1

Éric, vous avez le choix entre prendre le maquis ou vous présenter à la présidentielle…

Lettre à Éric Zemmour

Cher Monsieur Zemmour,

Je ne peux que vous féliciter et vous soutenir pour vos prises de position courageuses dans un pays qui fait ressembler l’ex-URSS à un petit paradis. Toutefois permettez-moi de vous dire ce que je pense au fond de moi, et que j’estime avoir, au vu de mon passé, le droit de vous dire.

En restant dans les limites de la légalité ripoublicaine, un ensemble de règles mises en place pour justement faire taire les « mal-pensants », vous faites le jeu du gouvernement. Pourquoi pensez-vous que les merdias vous invitent sur leurs plateaux ? Pour faire de l’audience, en partie seulement. Mais ils vous considèrent au même titre que « l’arabe de service » si j’ose dire, remplaçant bien sur « arabe » par « facho ». Et le gouvernement peut ainsi prétendre sans honte qu’il laisse s’exprimer tout le monde, y compris les pires « fachos » donc ! Nul doute qu’il est déjà prévu de vous faire taire avant toute échéance électorale importante ; on vous coupera alors les micros, on vous enverra peut-être en prison, à moins qu’un camion fou ne fasse le job…

Alors, vous avez le choix entre deux options : soit vous prenez le maquis en appelant à une insurrection générale, et si seulement 100 000 Français vous suivent, ça peut déclencher des réactions en chaîne ! Vous serez bien entendu pourchassé mais devriez pouvoir passer au travers, il existe des structures qui vous y aideront, en France et ailleurs.

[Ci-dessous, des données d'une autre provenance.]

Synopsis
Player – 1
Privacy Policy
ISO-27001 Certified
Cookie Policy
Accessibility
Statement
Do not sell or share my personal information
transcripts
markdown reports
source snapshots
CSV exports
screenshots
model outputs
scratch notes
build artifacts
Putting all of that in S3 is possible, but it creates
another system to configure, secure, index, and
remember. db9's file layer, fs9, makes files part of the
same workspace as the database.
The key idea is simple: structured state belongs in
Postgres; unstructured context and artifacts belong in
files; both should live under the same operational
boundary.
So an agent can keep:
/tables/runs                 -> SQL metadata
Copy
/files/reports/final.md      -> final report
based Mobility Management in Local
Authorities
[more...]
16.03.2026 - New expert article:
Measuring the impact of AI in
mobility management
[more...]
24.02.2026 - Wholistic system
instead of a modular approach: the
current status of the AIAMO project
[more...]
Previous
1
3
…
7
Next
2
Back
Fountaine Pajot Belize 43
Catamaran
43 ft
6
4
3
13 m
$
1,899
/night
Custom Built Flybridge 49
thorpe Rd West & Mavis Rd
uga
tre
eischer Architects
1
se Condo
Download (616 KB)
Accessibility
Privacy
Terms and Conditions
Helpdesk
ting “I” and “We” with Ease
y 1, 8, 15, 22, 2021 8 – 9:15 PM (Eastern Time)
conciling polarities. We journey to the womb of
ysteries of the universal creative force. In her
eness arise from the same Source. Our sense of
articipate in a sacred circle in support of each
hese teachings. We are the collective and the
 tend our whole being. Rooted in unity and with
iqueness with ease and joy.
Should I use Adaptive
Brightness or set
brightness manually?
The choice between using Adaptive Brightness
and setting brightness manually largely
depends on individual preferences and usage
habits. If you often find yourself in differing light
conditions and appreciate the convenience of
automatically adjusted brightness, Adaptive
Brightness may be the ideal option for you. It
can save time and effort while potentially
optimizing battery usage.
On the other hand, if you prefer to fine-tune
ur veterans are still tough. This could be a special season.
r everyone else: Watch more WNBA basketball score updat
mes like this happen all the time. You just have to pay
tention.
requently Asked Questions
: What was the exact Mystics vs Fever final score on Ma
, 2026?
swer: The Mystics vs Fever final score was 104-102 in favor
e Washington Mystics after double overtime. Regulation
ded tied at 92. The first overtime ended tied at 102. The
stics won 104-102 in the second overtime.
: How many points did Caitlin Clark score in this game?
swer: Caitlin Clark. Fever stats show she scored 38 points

Soit vous continuez votre route actuelle mais en changeant de vitesse, en vous déclarant candidat à la Présidence française. Ceci n’empêchera pas les poursuites de la racaille rouge mais vous donnera une stature tout autre et les voyous du gouvernement y regarderont à deux fois avant de vous faire taire. L’usurpateur Macron aime tant faire la leçon à Vladimir Poutine en l’accusant de faire taire ses opposants, il ne voudra pas faire de même. Il est d’ailleurs fort possible que vous ayez les fameuses signatures pour être candidat jusqu’au bout, et même si je ne me fais pas d’illusion sur le résultat final – on ne change pas un troupeau de moutons en une meute de loups – vous aurez redonné de l’espoir aux quelques 4 ou 5 % de Français qui peuvent encore se regarder dans une glace !

Dans cette option, les merdias vous couperont bien entendu leurs antennes, mais internet permet de faire des campagnes plus efficaces que BFM ou CNews et vous n’y manquerez pas de propositions pour vous y exprimer librement !

Si par contre vous continuez comme actuellement sans évolution, ma foi ça ne sert pas à grand-chose. Certains même peuvent le voir comme un désir de reconnaissance sociale aux « convictions de circonstance ». Jean-Marie Le Pen préférait refuser le pouvoir et prenait plaisir à se placer en victime. C’est amusant mais ça n’a servi à rien. Certains d’ailleurs m’ont dit « Mais il était où quand tu as été arrêté en 2003, traîné dans la boue par l’ensemble des merdias français ? » et sont donc tentés de penser que vous prenez le train en marche par opportunité.

J’ose espérer que vous choisirez l’une des 2 options décrites plus haut, et quelle que soit celle choisie, vous pouvez être certain d’avoir un soutien pas seulement « théorique » de personnes d’influence ayant des moyens très concrets.